QUOTED PASSAGE:
• • • •

Hi Fabian,

Thanks for explaining in detail. But we know and you also mentioned the
issues in 1) and 2). So, I am continuing with point 3).

Thanks & Regards
Gaurav Luthra
Mob:- +91-9901945206


On Mon, Oct 1, 2018 at 3:11 PM Fabian Hueske <fhue...@gmail.com> wrote:

> Hi,
>
> There are basically three options:
> 1) Use an AggregateFunction and store everything that you would put into
> state into the Accumulator. This can become quite expensive because the
> Accumulator is de/serialized for every function call if you use RocksDB.
> The advantage is that you don't have to store all records in state but only
> the data you need. Simple aggregations like COUNT or SUM are quite cheap.
> 2) Use Flink's window primitiives and a WindowProcessFunction. In this
> case, all records of a Window are stored in a ListState. Adding a record to
> the LIst is cheap, but the state might grow quite large for longer windows.
> When the window is evaluated, all records are loaded into memory and
> iterated by the WindowProcessFunction.
> 3) Implement the windowing logic in a ProcessFunction. This requires a lot
> of additional logic, depending on what types of windows you want to support.
>
> Flink's SQL / Table API implements the first approach.
>
> Best, Fabian
>
> Am So., 30. Sep. 2018 um 12:48 Uhr schrieb Gaurav Luthra <
> gauravluthra6...@gmail.com>:
>
>> Hi ken,
>>
>> Mine is very generic use case. Means I am building an aggregation
>> function using flink, which can be configured according to any use case.

• • • •

AVAILABLE DATA:
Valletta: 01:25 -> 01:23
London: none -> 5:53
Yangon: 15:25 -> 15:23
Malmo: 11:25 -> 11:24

• • • •

SET OF TASKS:
A - Check each statement against the Flink windowing thread above and answer yes or no, quoting the words of the thread that decide it. (i) With the second option, every record of a window is kept in a ListState. (ii) Flink's SQL / Table API uses the third approach. (iii) Gaurav Luthra chooses to go on with point 3).
B - Resume the Flink windowing thread above, starting right after its final line.

RESPONSES TO THE TASKS:
A -
(i) Yes: "all records of a Window are stored in a ListState"
(ii) No: "Flink's SQL / Table API implements the first approach."
(iii) Yes: "So, I am continuing with point 3)."

B -
>> Actually, It will not be for a specific use case and every user can enter
>> their business logic and use this aggregator to get result.
>> And about windowing also, user can configure the type of window and my
>> aggregator will ask about the required properties for that window.
>>
>> I hope you got some idea.
>>
>> But for make it generic I need to use processfunction and process()
>> method to implement it. Instead of more specific AggregateFunction and
>> aggregate() method.
>>
>> So, I am looking for inputs if anyone has tried implementing aggregation
>> using ProcessFunction and process() function. As it very much needed thing
>> with flink.
>>
>> Thanks and Regards,
>> Gaurav Luthra
>> Mob:- +91-9901945206
>>
>>
>> On Sun, Sep 30, 2018 at 5:12 AM Ken Krugler <kkrugler_li...@transpac.com>
>> wrote:
>>
>>> Hi Gaurav,
>>>
>>> I’m curious - for your use case, what are the windowing & aggregation
>>> requirements?
>>>
>>> E.g. is it a 10 second sliding window?
>>>
>>> And what’s the aggregation you’re trying to do?
>>>
>>> Thanks,
>>>
>>> — Ken
>>>
>>>
>>> On Sep 28, 2018, at 4:00 AM, Gaurav Luthra <gauravluthra6...@gmail.com>
>>> wrote:
>>>
>>> Hi Chesnay,
>>>
>>> I know it is an issue, And won't be fixed because of window merging
>>> feature in case of session window.
>>> But I am looking if someone has implemented aggregation function using
>>> ProcessFunction and process() method instead of AggregationFunction and
>>> aggregate() method.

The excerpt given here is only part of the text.